■ **What you should do**
Nothing but the lines from the one with "SITE-37, due: May 24 -> May 26" through the last line of the entries below should appear in the copy, please, and no pictures.

___ Exercise data

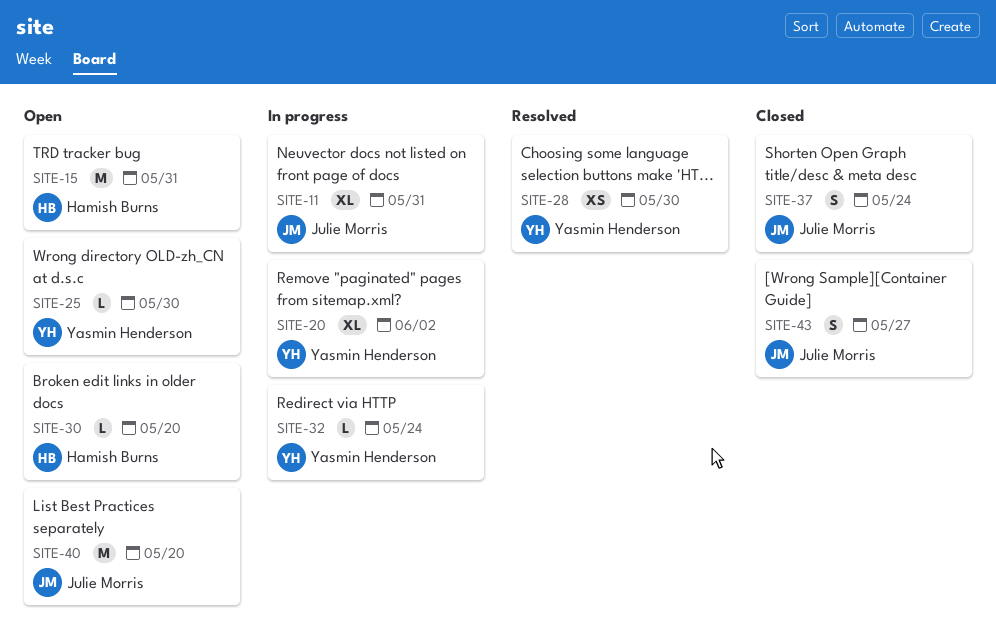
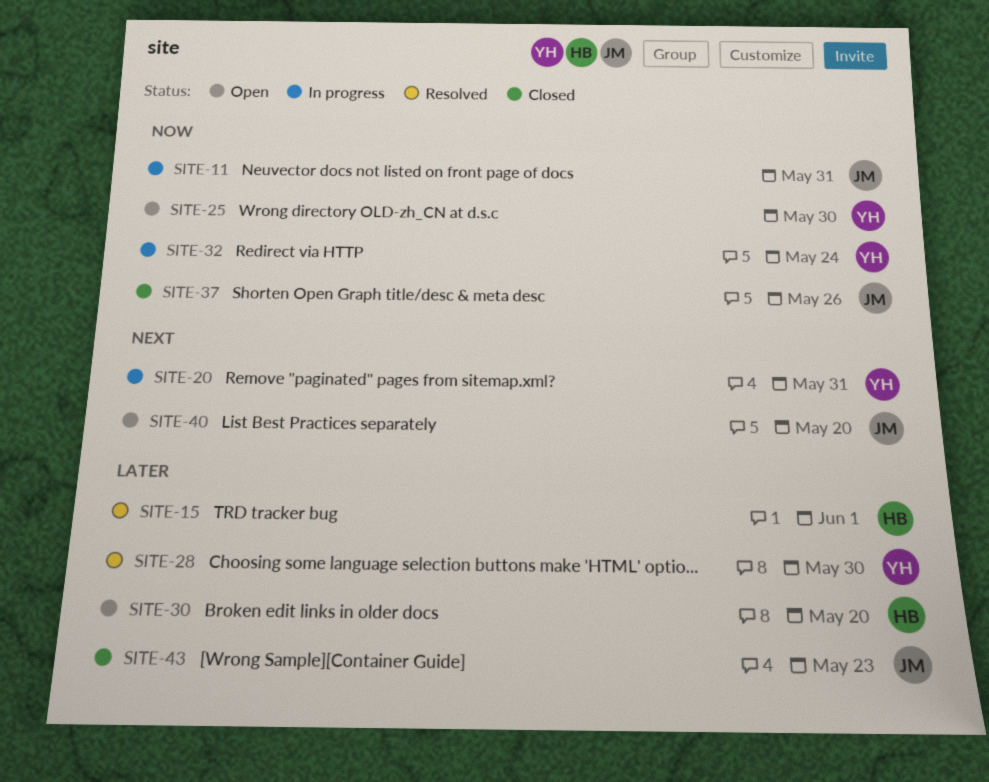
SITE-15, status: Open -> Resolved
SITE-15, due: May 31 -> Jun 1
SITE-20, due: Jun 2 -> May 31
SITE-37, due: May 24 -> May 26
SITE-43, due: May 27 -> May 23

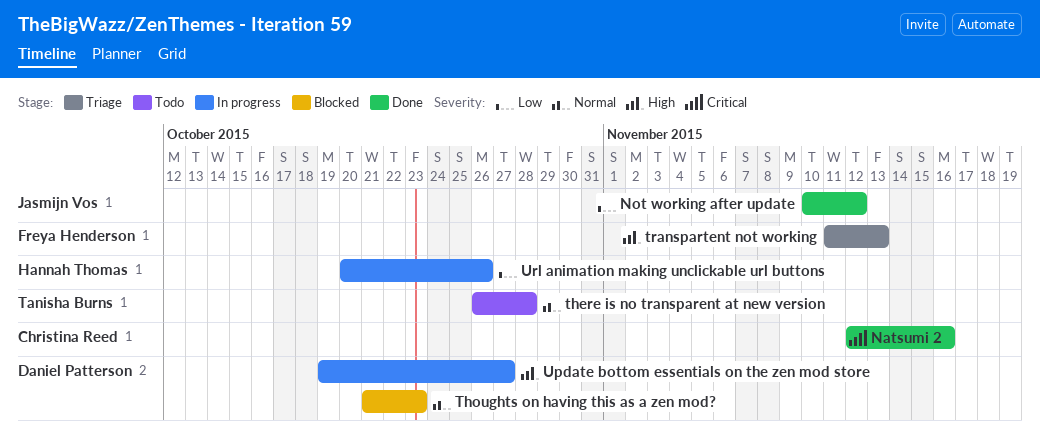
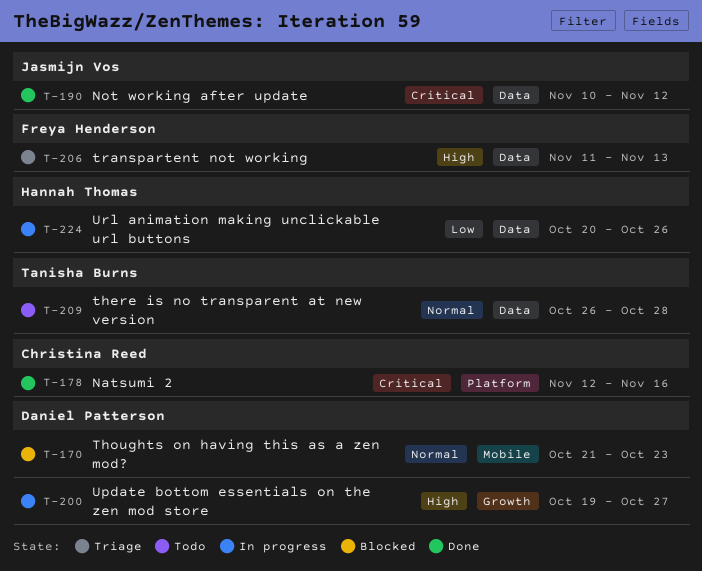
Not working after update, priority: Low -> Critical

______

■ **Response for this exercise**
SITE-37, due: May 24 -> May 26
SITE-43, due: May 27 -> May 23

Not working after update, priority: Low -> Critical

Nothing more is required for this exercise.